Etraflarındaki sessizlik, kavganın çoktan bittiği ve Mumu'nun zehirlendiği anlamına geliyordu ama…

vay canına!

Havanın yırtılma sesi duyulunca başlarını salladılar.

'!?'

Bulutlarda bir delik görünce oldukları yerde donup kaldılar.

'N-bu ne?'

Bu ne saçmalıktı? Bu uğursuz his neydi?

Bulutlarda bir delik—

'HAYIR!'

Bu, sonucun beklediklerinden farklı olduğunun bir işaretiydi.

Kavganın yaşandığı yere vardıklarında ise daha da büyük bir şok yaşadılar.

'!!!!'

“Milletvekili...”

“... Söylemene gerek yok. Ben de buna inanamıyorum.”

Guyang Gyeong kanlar içinde kalırken, gelini ve torunu onu korudu.

Bu, Guyang Gyeong'un kaybettiğini gösteriyordu.

'… Hatta… kaybetti mi?'

vekil ve müdür gördüklerine inanamadı. Dört Büyük Savaşçı'dan sadece biri değil ikisi sadece üç günde yenilmişti.

Bu, durum değişse bile sonucun aynı olduğu anlamına geliyordu.

Birini yenmek Mumu'nun dik durmasını sağlayacaktı, ancak ikisini yenmek iyi sonuçlar getirmeyecekti.

'… Mumu, bu çocuk Dört Büyük Savaşçının krallığını çoktan aştı mı?'

O, gerçekten de günümüz Murim'inin en yüce varlığıydı.

Guyang Gyeong, ilk müdahalesinin ardından revir görevlileri tarafından hastaneye kaldırıldı.

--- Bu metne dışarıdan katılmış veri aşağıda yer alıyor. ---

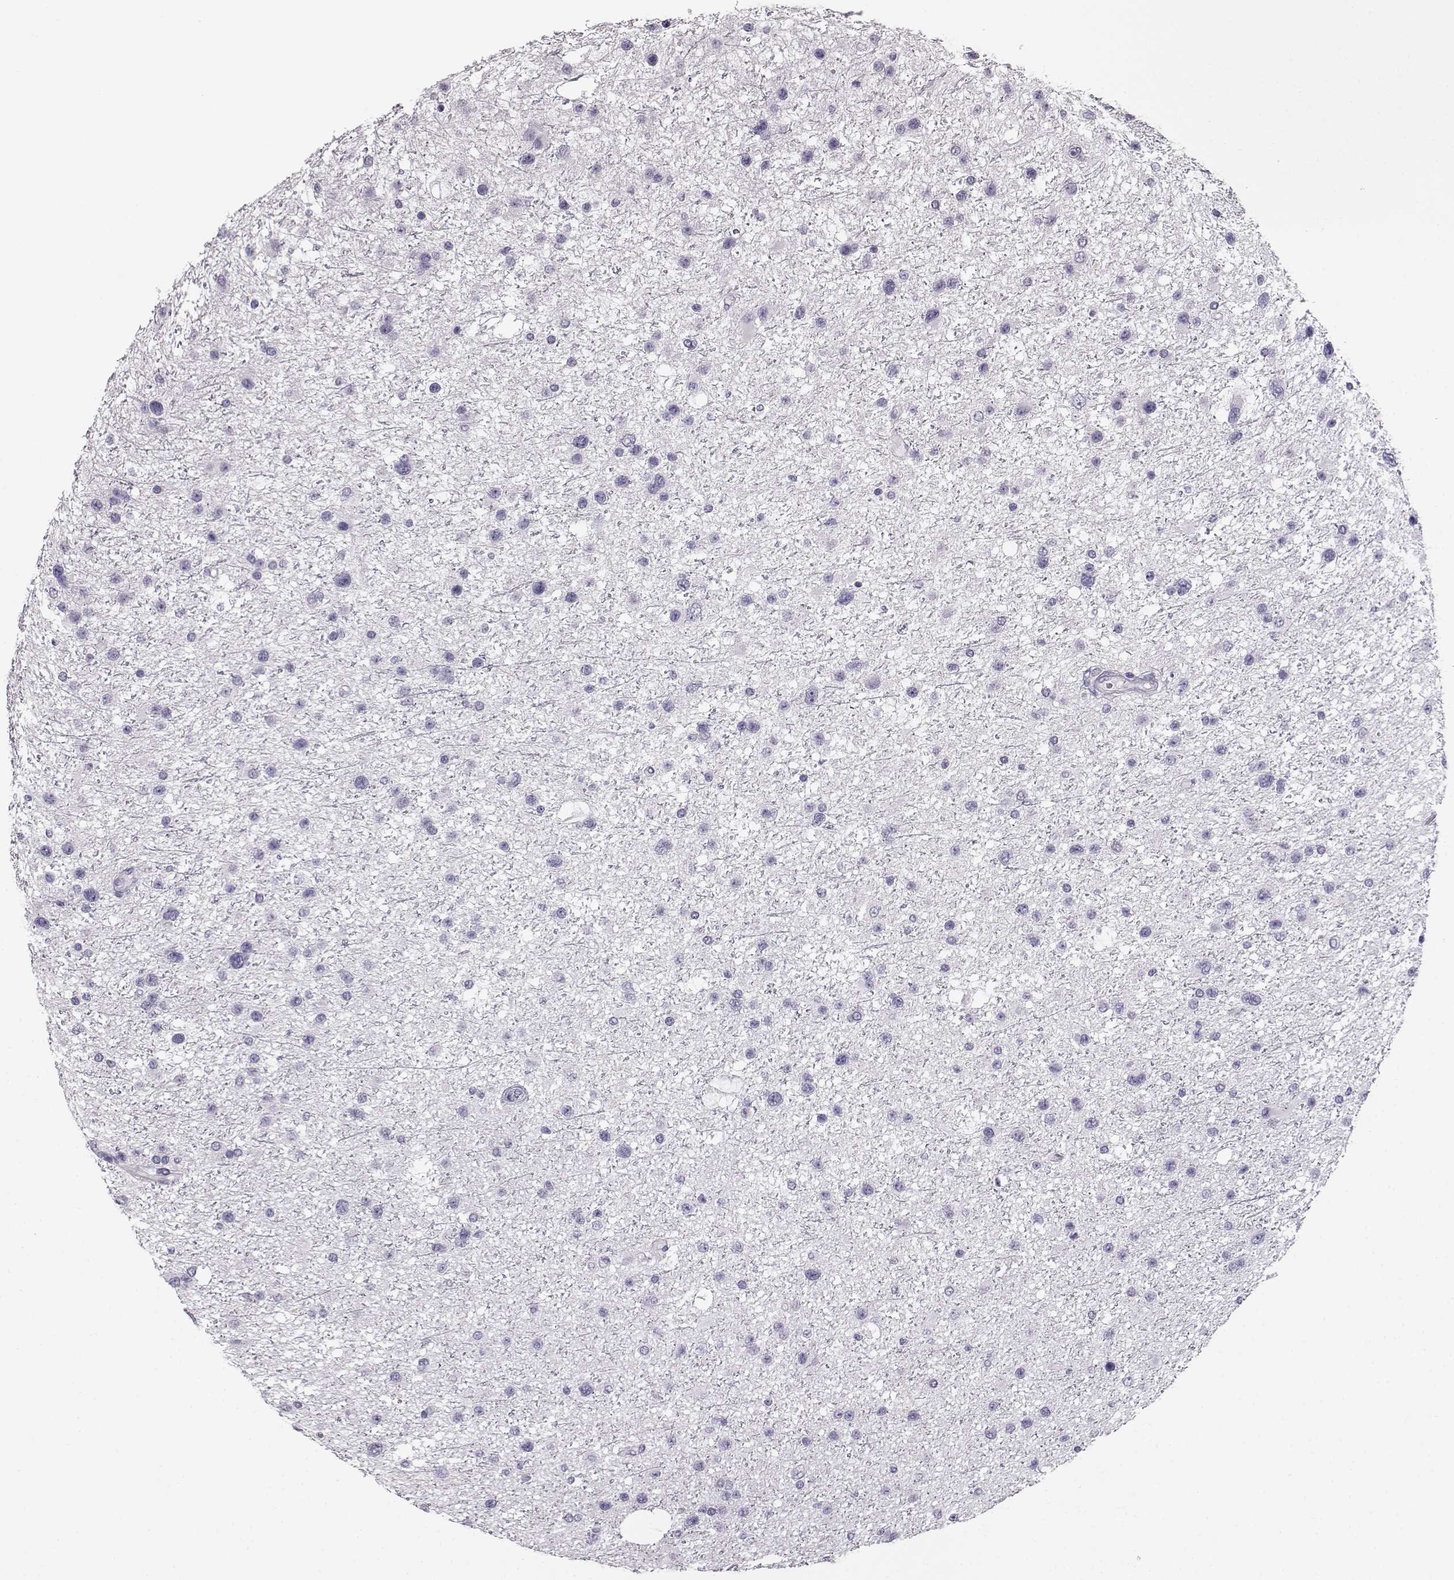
{"staining": {"intensity": "negative", "quantity": "none", "location": "none"}, "tissue": "glioma", "cell_type": "Tumor cells", "image_type": "cancer", "snomed": [{"axis": "morphology", "description": "Glioma, malignant, Low grade"}, {"axis": "topography", "description": "Brain"}], "caption": "Tumor cells are negative for protein expression in human malignant glioma (low-grade). (DAB immunohistochemistry, high magnification).", "gene": "BFSP2", "patient": {"sex": "female", "age": 32}}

Gelini ve torunu onun için endişeleniyorlardı ama yaşlı adam henüz kendine gelmemişti.

Kendine gelse bile durum onu ​​şok edecekti.

Revir personeli şöyle demişti:

(...Sol kaval kemiği tamir edilemeyecek şekilde kırılmıştı.)

(Kurtarma şansı yok mu?)

(Üzgünüm, şimdilik elimden geleni yapacağım ama tam bir iyileşmenin pek gerçekçi olmadığını düşünüyorum.)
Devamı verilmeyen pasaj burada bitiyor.